La saga floydienne occupe une dizaine de salles, plus que pour l'expo David Bowie Is, organisée en 2013 dans le même musée. © DAVE J HOGAN/GETTY IMAGES

La vie en rose

L’exposition Pink Floyd au musée Victoria and Albert de Londres est à la hauteur de son titre Their Mortal Remains : elle retrace une exceptionnelle carrière marquée par le fantôme de Syd Barrett.

 » On s’est retrouvé dans cette salle de Croydon (près de Londres) et il y avait, ce soir-là, tous ces fantastiques bluesmen américains comme Howlin’Wolf… Ça a été un moment fondateur pour Syd comme pour moi. « Sur l’écran, Roger Waters raconte comment, au début des années 1960, la plus enracinée des musiques US constitue la grammaire esthétique des futurs Pink Floyd. Premier décalage si l’on considère le groupe anglais aux 250 millions de disques vendus comme ultime incarnation d’un rock  » planant « ,bobo seventies, et testeur pointu de stéréo. Voilà donc le pari de l’exposition tenue jusqu’en octobre au Victoria and Albert Museum de South Kensington : décrypter dans la nuance, les couleurs et le détail, l’histoire du groupe.

Le musée anglais a retenu les retombées de David Bowie Is, son expo de 2013 dont le retentissant succès – 330 000 visiteurs – a précédé une tournée mondiale, toujours en cours. Et affinant encore la façon dont on raconte une pop story en 2017 : à l’aide d’instruments muséaux classiques – objets, vitrines, pièces rares – combinés à la technologie actuelle, y compris 3D. Le pourvoyeur du récit audio qui accompagne la présente rétrospective – Sennheiser – est d’ailleurs le même que pour celle de Bowie : le casque donné au visiteur capte automatiquement le son de la zone traversée. La saga floydiennejouxte celle des bustes antiques dans un dédale d’une dizaine de salles plongées dans la pénombre, soit un espace plus généreux et plus travaillé que pour Bowie. Pour témoigner du parcours, Their Mortal Remains puise jusque dans l’enfance de Roger Waters, écolier à la Cambridgeshire High School For Boys. On peut ainsi voir la canne qui lui botte alors régulièrement les fesses ainsi que le relevé des coups portés ( ! ) et la justification des punitions : sa première raclée pour cause de bagarre, en 1959, lui rapporte six frappes ! L’oppression, l’aliénation, la rigueur imbécile d’une éducation brutale constitueront les ingrédients développés bien plus tard dans le futur album mythique The Wall, dont l’exposition reproduit une partie du mur ainsi que le personnage en poupée gonflable du headmaster sadique : l’un des moments spectaculaires de l’installation, qui donne le sentiment d’être à deux doigts du show.

# OBJECTIF
Dans l'extrait sur l'exposition Pink Floyd, quels éléments sont présentés comme les ingrédients développés plus tard dans l'album The Wall ? La liste qui vient ensuite forme un matériau distinct de l'extrait.

# EXTRAIT DES DONNÉES
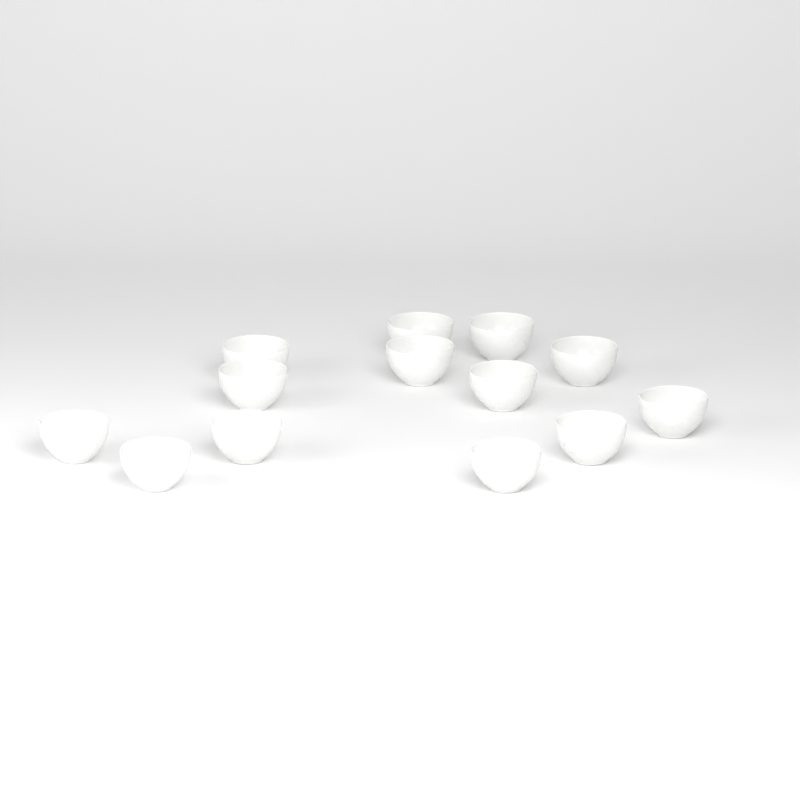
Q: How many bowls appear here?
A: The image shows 13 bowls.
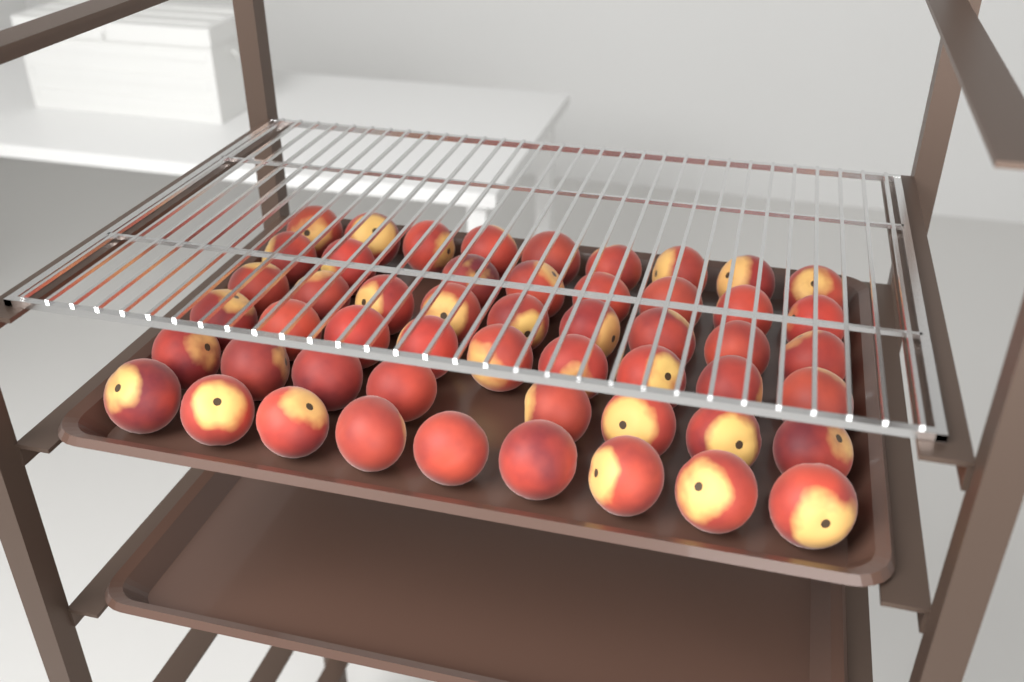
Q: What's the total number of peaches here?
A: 52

# RÉPONSE
L'oppression, l'aliénation et la rigueur imbécile d'une éducation brutale.